*YOUR INSTRUCTIONS*
Please transcribe the data exactly as shown, skipping the images.

Stored dataset items
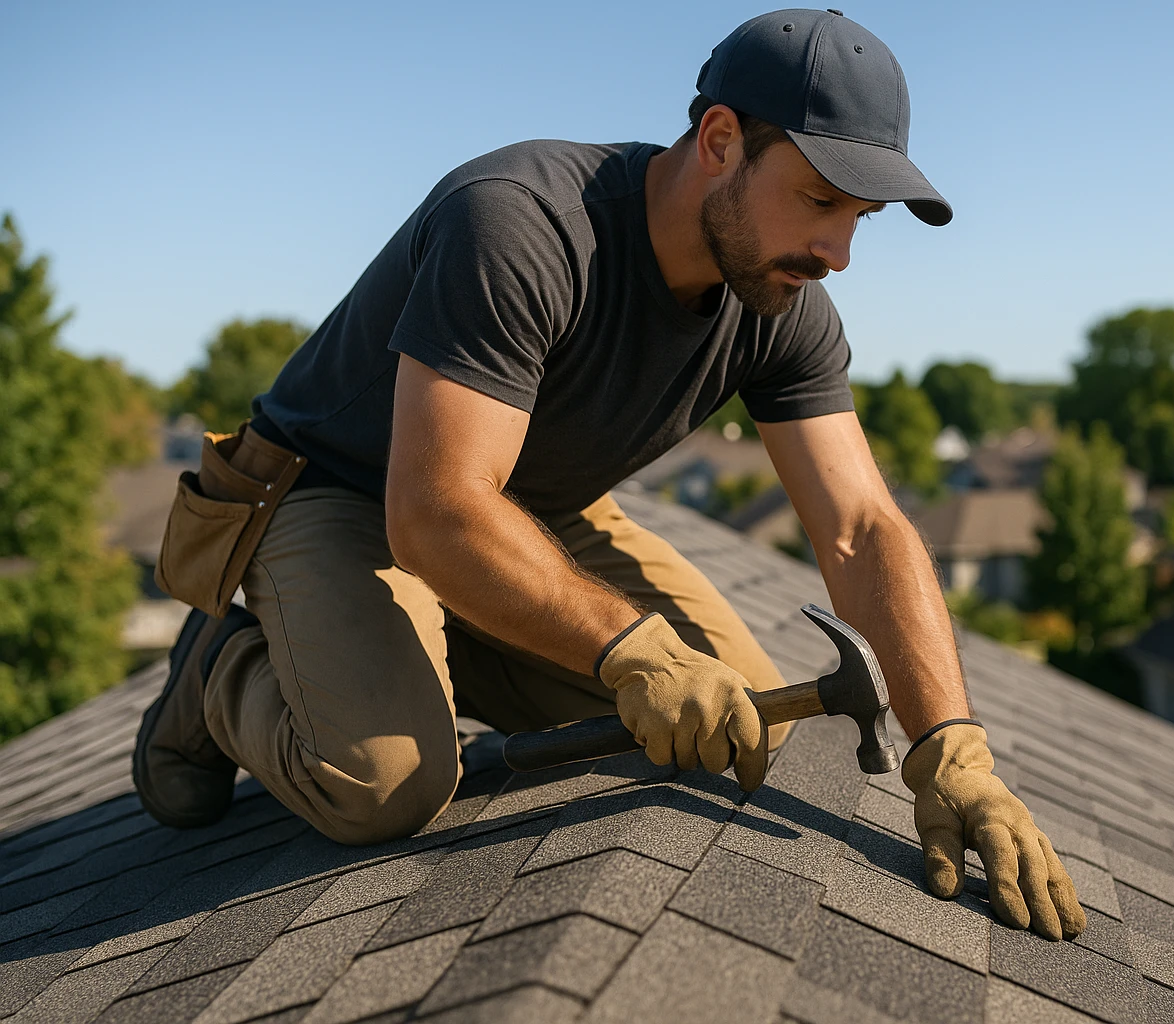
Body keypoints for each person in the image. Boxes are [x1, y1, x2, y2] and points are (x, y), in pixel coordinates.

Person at [134, 9, 1086, 941]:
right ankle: (226, 660)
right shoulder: (521, 223)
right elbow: (434, 510)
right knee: (387, 784)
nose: (837, 254)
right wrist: (637, 652)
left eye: (861, 218)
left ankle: (410, 651)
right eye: (821, 200)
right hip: (341, 496)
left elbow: (861, 528)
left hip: (524, 512)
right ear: (720, 140)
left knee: (739, 724)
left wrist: (953, 752)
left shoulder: (782, 301)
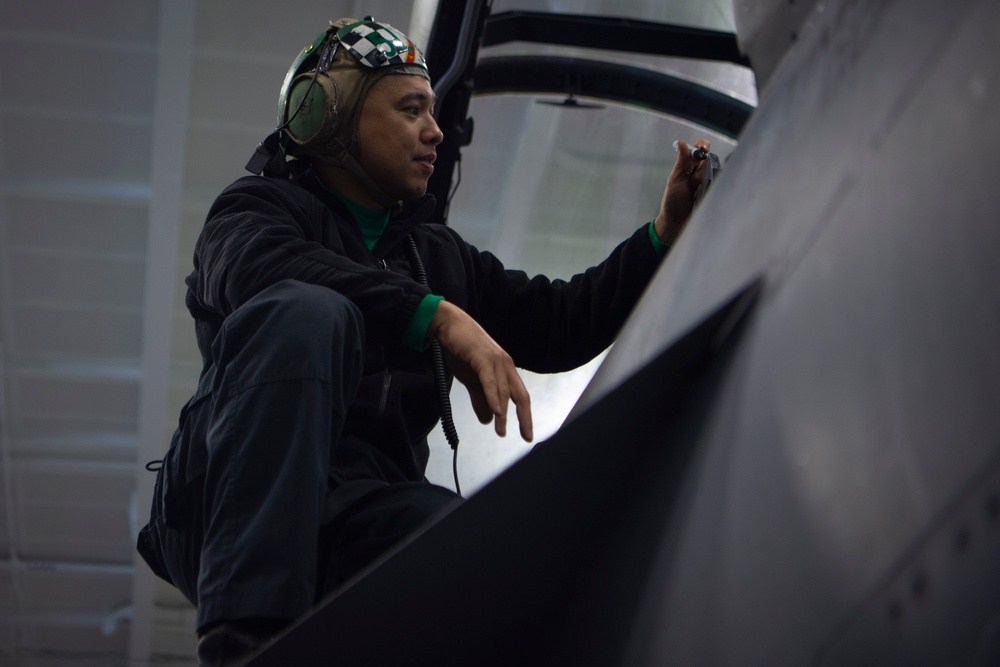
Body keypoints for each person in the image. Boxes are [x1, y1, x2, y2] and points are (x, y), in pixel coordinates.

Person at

*ANSWER BELOW*
Body keypoints for each person in the image. Boxes are [x1, y1, x2, y2] and points are (x, y), in pixel coordinates.

Person at [134, 9, 1086, 941]:
right ankle: (226, 660)
right shoulder: (521, 223)
right elbow: (434, 510)
right knee: (387, 784)
nose: (837, 254)
right wrist: (637, 652)
left eye: (861, 218)
left ankle: (410, 651)
right eye: (821, 200)
right hip: (341, 496)
left elbow: (861, 528)
left hip: (524, 512)
right ear: (720, 140)
left knee: (739, 724)
left wrist: (953, 752)
left shoulder: (782, 301)
Body keypoints for each person in the image. Boxes are [x1, y1, x2, y2] and points are (x, y), in pixel coordinates.

Person at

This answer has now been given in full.